The US Gulf Coast is still being battered by the remnants of Hurricane Harvey which has killed at least 38 people.
But the next hurricane, named Irma, is already forming over the Atlantic amid fears that it could turn towards the US.
At 5am AST today Tropical Storm Irma was “close to hurricane strength” about 590 miles (950 km) west of the Cabo Verde Islands.
The NOAA’s National Hurricane Center (NHC) warned: “Irma is forecast to become a hurricane later today but remain over the tropical Atlantic through Tuesday.”
The latest update said: “Irma is moving toward the west near 12 mph (19 km/h).

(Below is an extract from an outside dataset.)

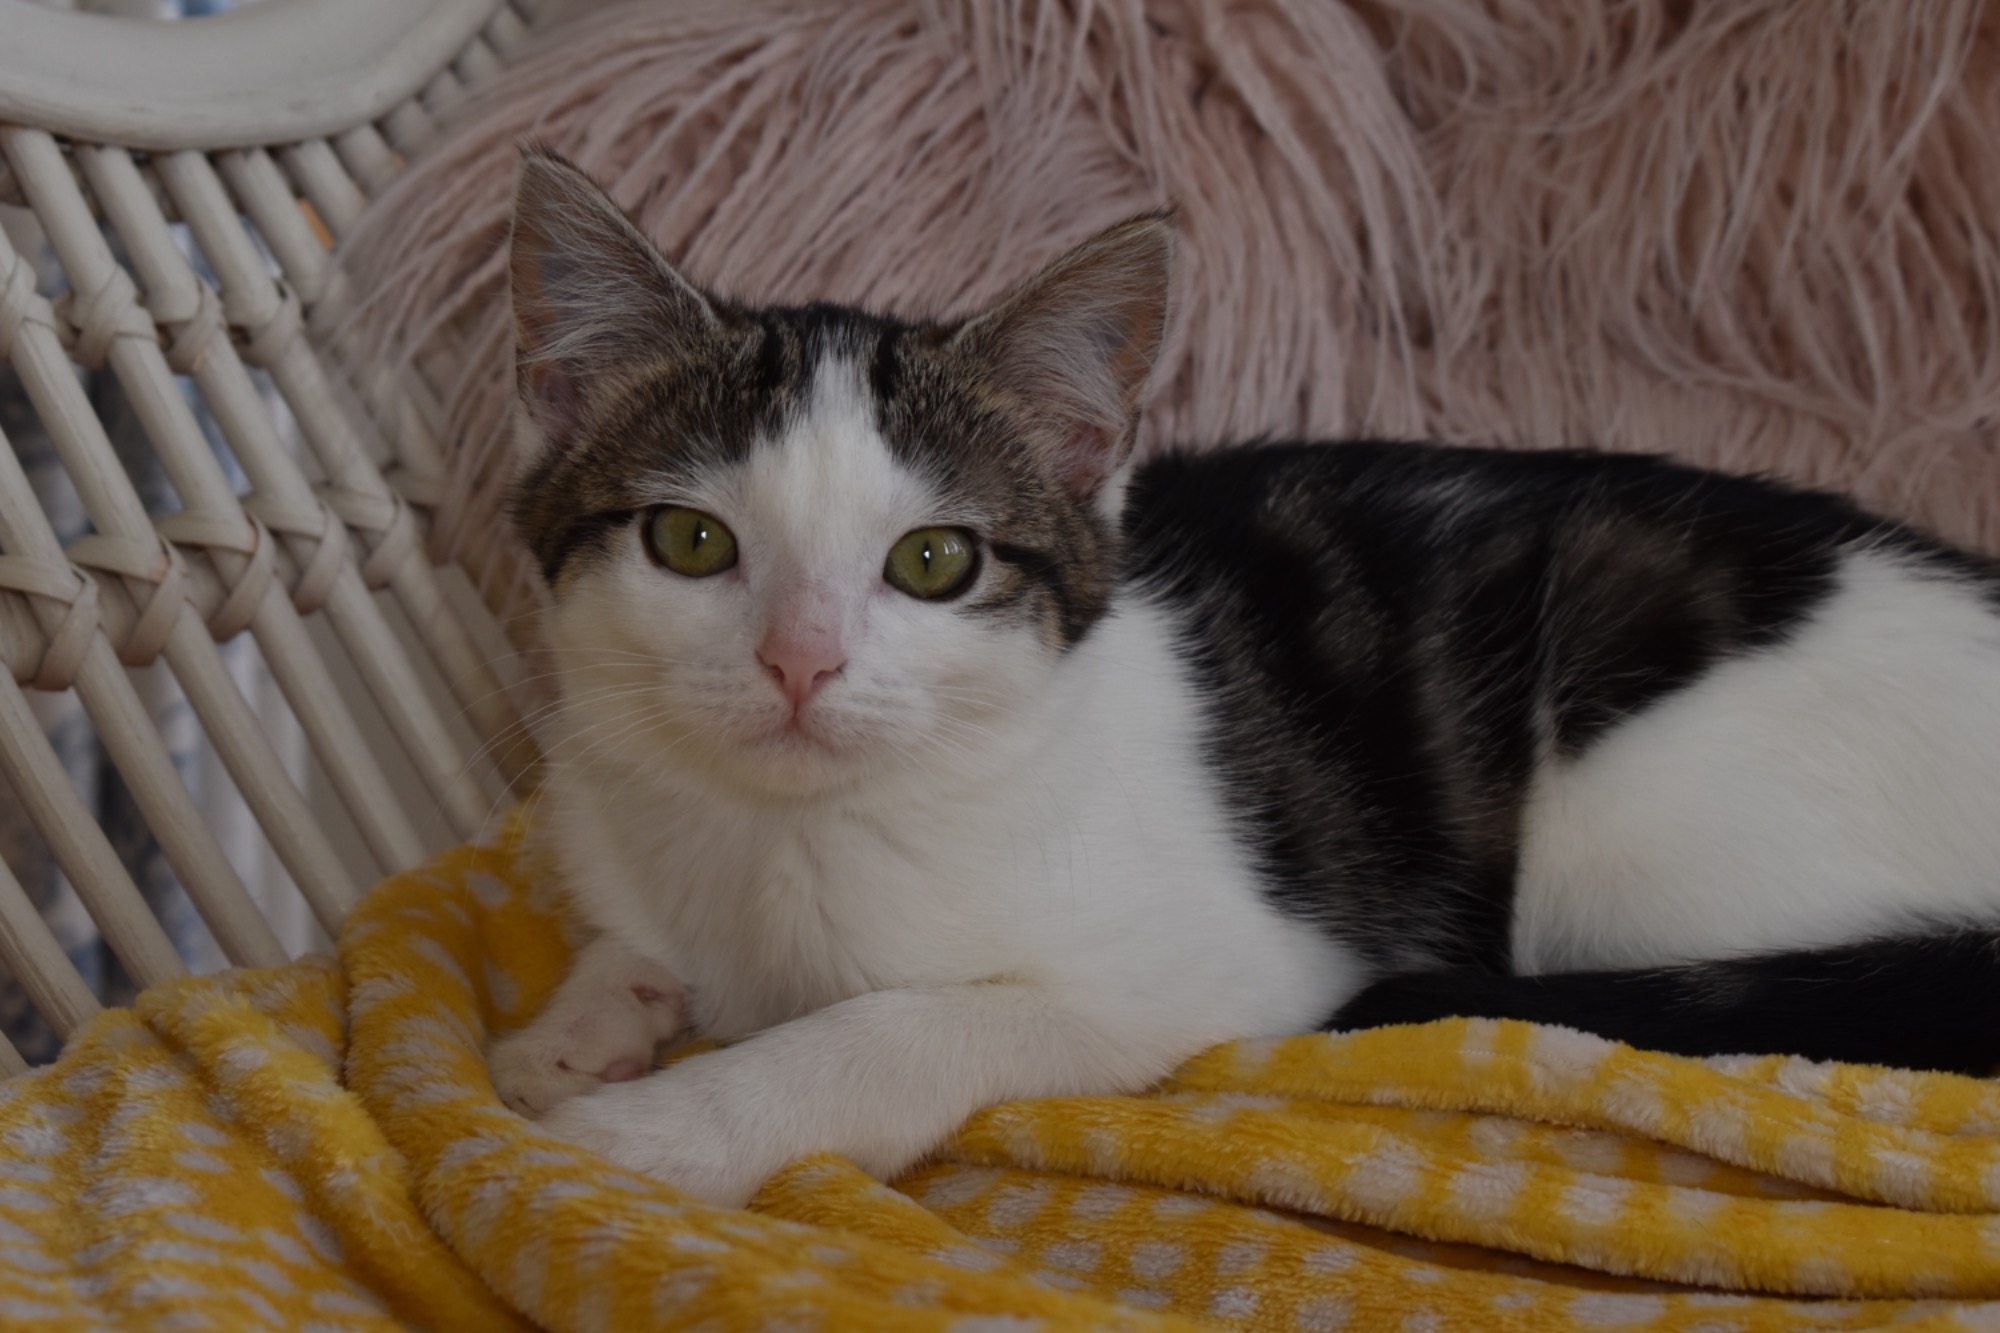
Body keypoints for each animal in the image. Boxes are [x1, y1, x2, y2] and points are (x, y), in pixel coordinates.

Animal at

“A west-northwestward motion is expected today and tonight, followed by a generally westward motion on Friday.”
The latest storm track shows that Irma is heading towards the Caribbean. There are no coastal watches or warnings in effect.
Meteorologist Danielle Banks, from The Weather Channel, said: “Keep in mind that it is way to soon to say if its going to impact the United States, and where it will head.
“We’re gonna be way past Labour Day before it treks across the Atlantic Ocean but you can see we need to monitor this for sections of Leeward Islands and also northeastern Caribbean.”
AccuWeather Hurricane Expert Dan Kottlowski said: “All interests in the eastern Caribbean will need to monitor the progress of this evolving tropical cyclone, especially next week.
“It is way too soon to say with certainty where and if this system will impact the US.”